**READING TEXT:**
Content starts

Building Authenticated Encryption from CommonCrypto

Jeffrey Goldberg

unread,

May 31, 2012, 4:40:53 PM5/31/12

to

Apple's open source CommonCrypto library does not at present offer any
authenticated encryption modes. It does, however, provide AES in CBC
mode, but not (yet) Counter Mode. HMAC is available with SHA1, MD5,
SHA{256,384,512,224}.

What passes for documentation of CommonCrypto are the header files in

http://www.opensource.apple.com/source/CommonCrypto/CommonCrypto-55010/CommonCrypto/

For reasons too tedious to go into, I would prefer to just use
CommonCrypto instead of OpenSSL. So I am hoping that someone has already
build an Encrypt-then-MAC implementation on top of CommonCrypto.

Failing that, I'd like some pointers for what I would need to watch out
for if I wanted to develop my own. What I do know is that a
decryption/authentication failure should not leak where the failure
occurred, and so that even if the MAC verification fails, I'd need to do
the decryption anyway.

If it turns out that implementing this correctly is beyond my colleagues
and I, we will probably just have to use OpenSSL. But I'd like to know
what is involved before making that decision.

Cheers,

-j

--
Jeffrey Goldberg http://goldmark.org/jeff/
I rarely read HTML or poorly quoting posts
Reply-To address is valid

kg

unread,

May 31, 2012, 5:25:15 PM5/31/12

to

Jeffrey Goldberg <jeffre...@goldmark.org> wrote:
>Apple's open source CommonCrypto library does not at present offer any
>authenticated encryption modes. It does, however, provide AES in CBC
>mode, but not (yet) Counter Mode. HMAC is available with SHA1, MD5,
>SHA{256,384,512,224}.
>
>What passes for documentation of CommonCrypto are the header files in
>
>http://www.opensource.apple.com/source/CommonCrypto/CommonCrypto-55010/CommonCrypto/

Seems straight-forward, but then I am clueless about implementation.

>Failing that, I'd like some pointers for what I would need to watch out
>for if I wanted to develop my own.

Straight-forward encrypt-then-mac is really straight-forward.

You should have two keys, one for AES-CBC and one for HMAC-SHAwhatever.

If you can't have two keys, you need to expand one key into two
keys. Given what's available, I'd probably just use AES-ECB with
fixed input blocks.

Once you have your keys, you encrypt first with AES-CBC.

Here you need to supply an unpredictable iv (random is good),
and probably you want to use PKCS7 padding. I couldn't see a
random source in the library, but (with the proviso that I am
clueless) I think arc4random(3) should be suitably failsafe.

Then you HMAC that ciphertext (make sure the iv is included!) and attach
the MAC tag to the ciphertext.

When you decrypt, you detach the putative MAC tag from the ciphertext,
recompute the MAC tag and compare. If different, stop. Otherwise,
decrypt using AES-CBC.

If decryption fails, send a defect report by e-mail directly to
the developers, because they have f***ed up.

> What I do know is that a
>decryption/authentication failure should not leak where the failure
>occurred, and so that even if the MAC verification fails, I'd need to do
>the decryption anyway.

In straight encrypt-then-mac, I don't see how this can be a problem.
If the MAC is decent, it should be hard for an adversary to produce a
ciphertext that will pass the MAC check and still fail decryption.

Content ends

**EXERCISE AIM:** From the CommonCrypto thread, reproduce word for word the passage starting with "Seems straight-forward, but" and going on through "first with AES-CBC.".

**GIVEN ENTRIES:**
Content starts

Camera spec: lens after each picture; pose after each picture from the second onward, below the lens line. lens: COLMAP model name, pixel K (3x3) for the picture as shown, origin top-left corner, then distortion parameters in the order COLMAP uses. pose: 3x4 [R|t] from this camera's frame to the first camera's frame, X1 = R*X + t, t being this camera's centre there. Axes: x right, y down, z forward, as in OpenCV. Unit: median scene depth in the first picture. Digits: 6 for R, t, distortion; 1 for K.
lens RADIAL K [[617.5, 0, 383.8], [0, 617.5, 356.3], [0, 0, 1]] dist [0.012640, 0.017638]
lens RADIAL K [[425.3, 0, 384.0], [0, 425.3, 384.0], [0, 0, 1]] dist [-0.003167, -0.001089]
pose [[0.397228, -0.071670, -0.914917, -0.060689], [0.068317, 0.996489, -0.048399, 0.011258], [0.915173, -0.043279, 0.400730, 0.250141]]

Content ends
Content starts

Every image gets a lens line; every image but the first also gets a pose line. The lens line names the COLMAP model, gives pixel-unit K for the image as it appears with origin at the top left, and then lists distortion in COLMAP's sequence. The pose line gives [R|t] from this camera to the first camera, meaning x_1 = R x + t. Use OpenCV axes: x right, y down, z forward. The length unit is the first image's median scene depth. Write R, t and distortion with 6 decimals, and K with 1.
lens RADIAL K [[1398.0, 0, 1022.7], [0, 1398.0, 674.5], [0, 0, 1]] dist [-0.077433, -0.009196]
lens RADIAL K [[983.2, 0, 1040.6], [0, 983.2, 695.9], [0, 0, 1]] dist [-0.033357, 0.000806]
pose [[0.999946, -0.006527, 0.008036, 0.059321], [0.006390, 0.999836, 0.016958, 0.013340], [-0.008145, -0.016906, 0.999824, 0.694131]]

Content ends
Content starts

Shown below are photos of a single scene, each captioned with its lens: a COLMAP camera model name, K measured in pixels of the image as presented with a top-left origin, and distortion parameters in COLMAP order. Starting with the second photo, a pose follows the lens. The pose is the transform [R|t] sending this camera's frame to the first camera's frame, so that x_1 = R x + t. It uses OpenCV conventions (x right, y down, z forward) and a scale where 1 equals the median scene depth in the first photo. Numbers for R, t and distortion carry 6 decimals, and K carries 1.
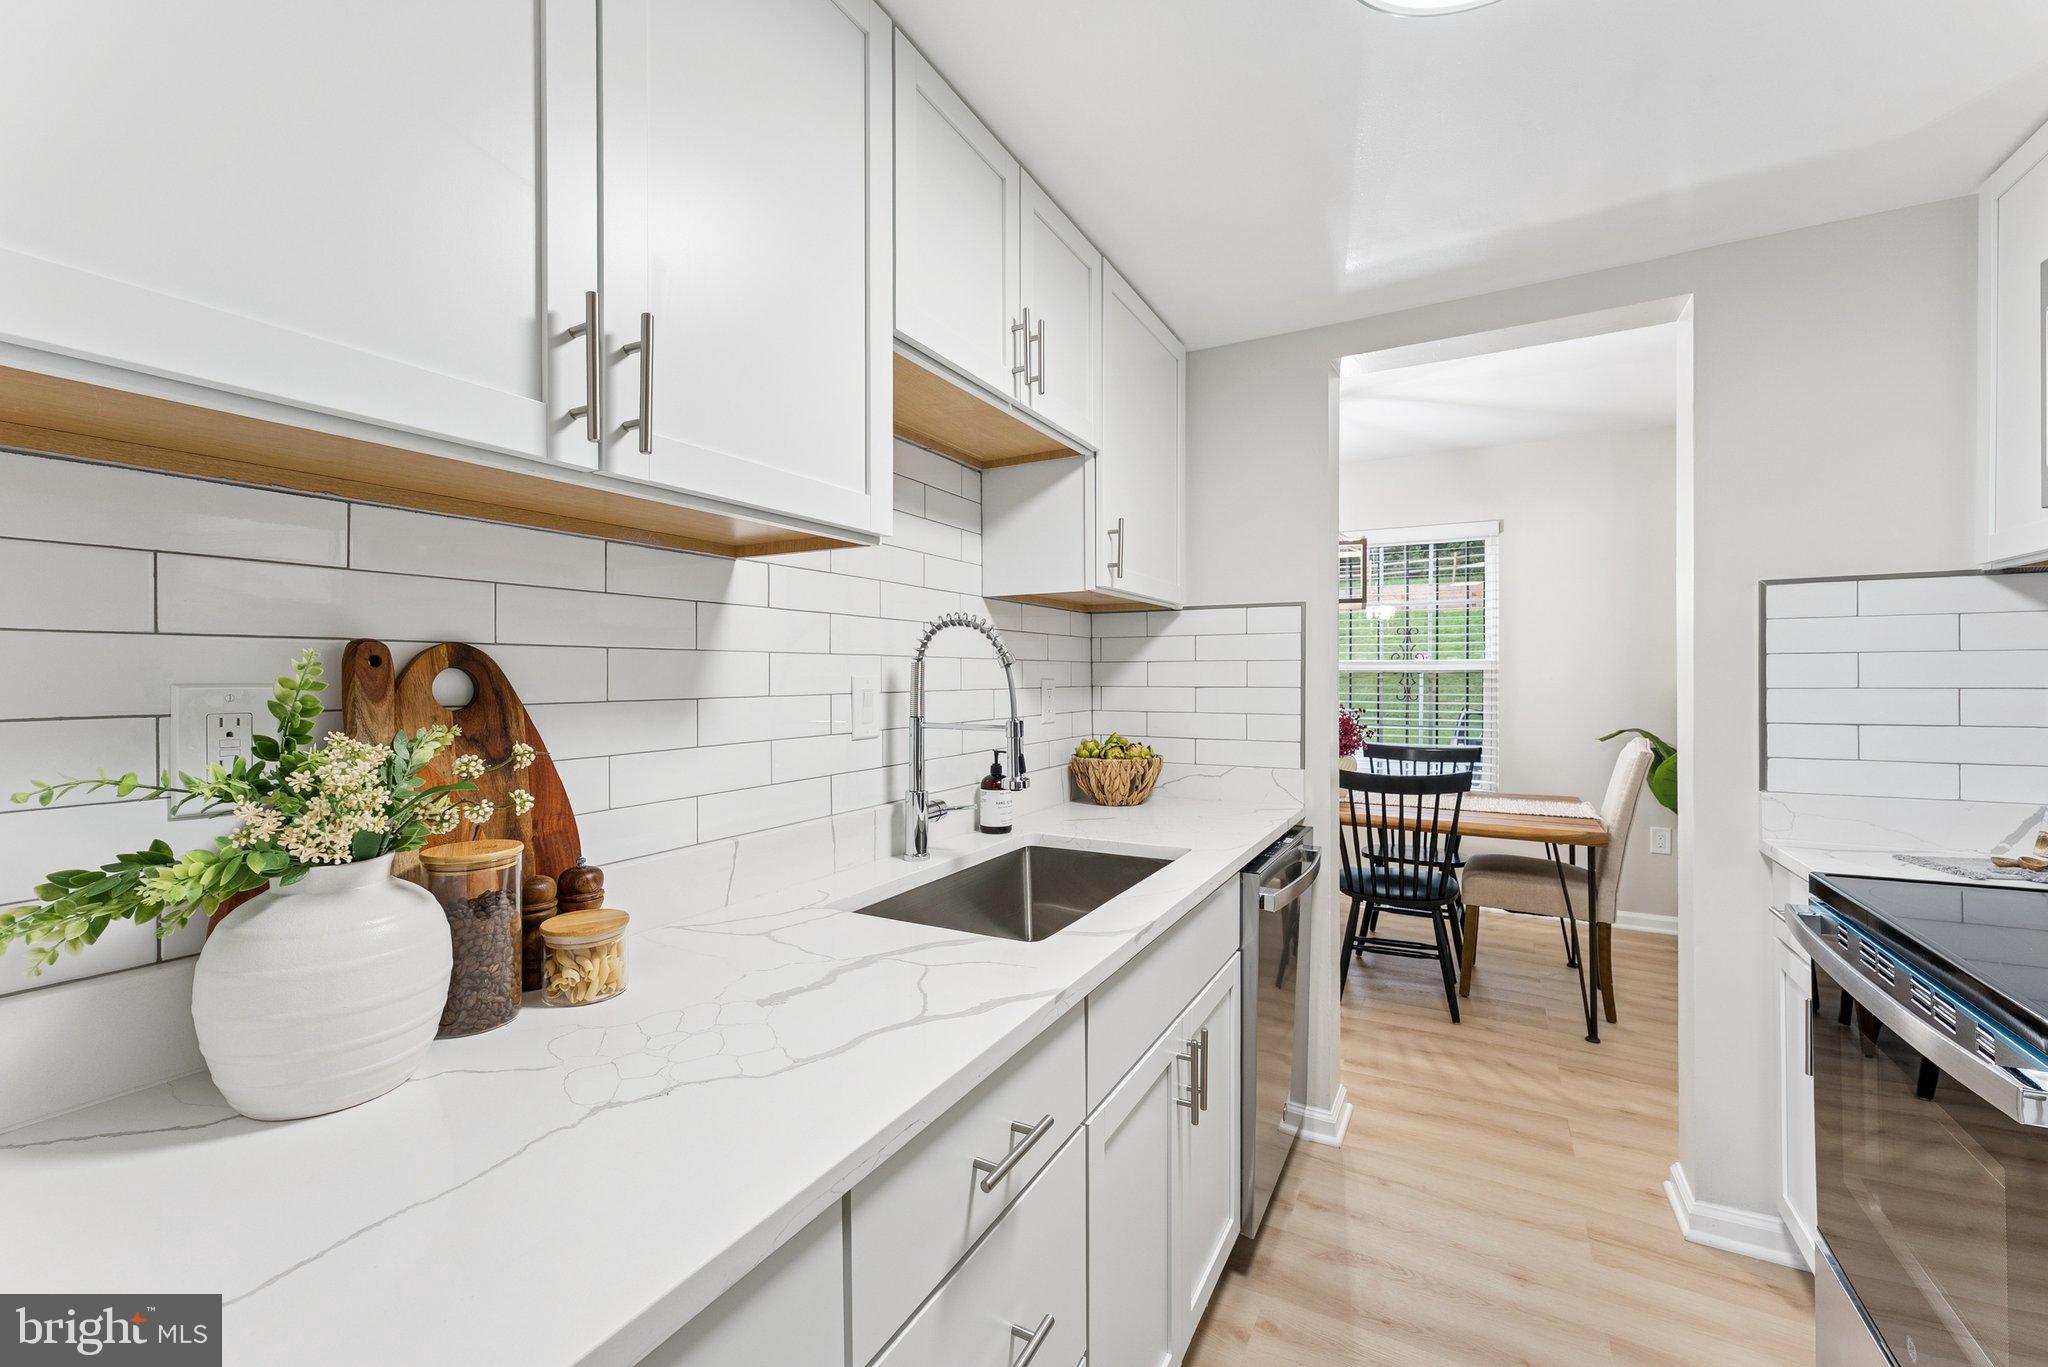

Content ends

**SOLUTION:**
Seems straight-forward, but then I am clueless about implementation.

>Failing that, I'd like some pointers for what I would need to watch out
>for if I wanted to develop my own.

Straight-forward encrypt-then-mac is really straight-forward.

You should have two keys, one for AES-CBC and one for HMAC-SHAwhatever.

If you can't have two keys, you need to expand one key into two
keys. Given what's available, I'd probably just use AES-ECB with
fixed input blocks.

Once you have your keys, you encrypt first with AES-CBC.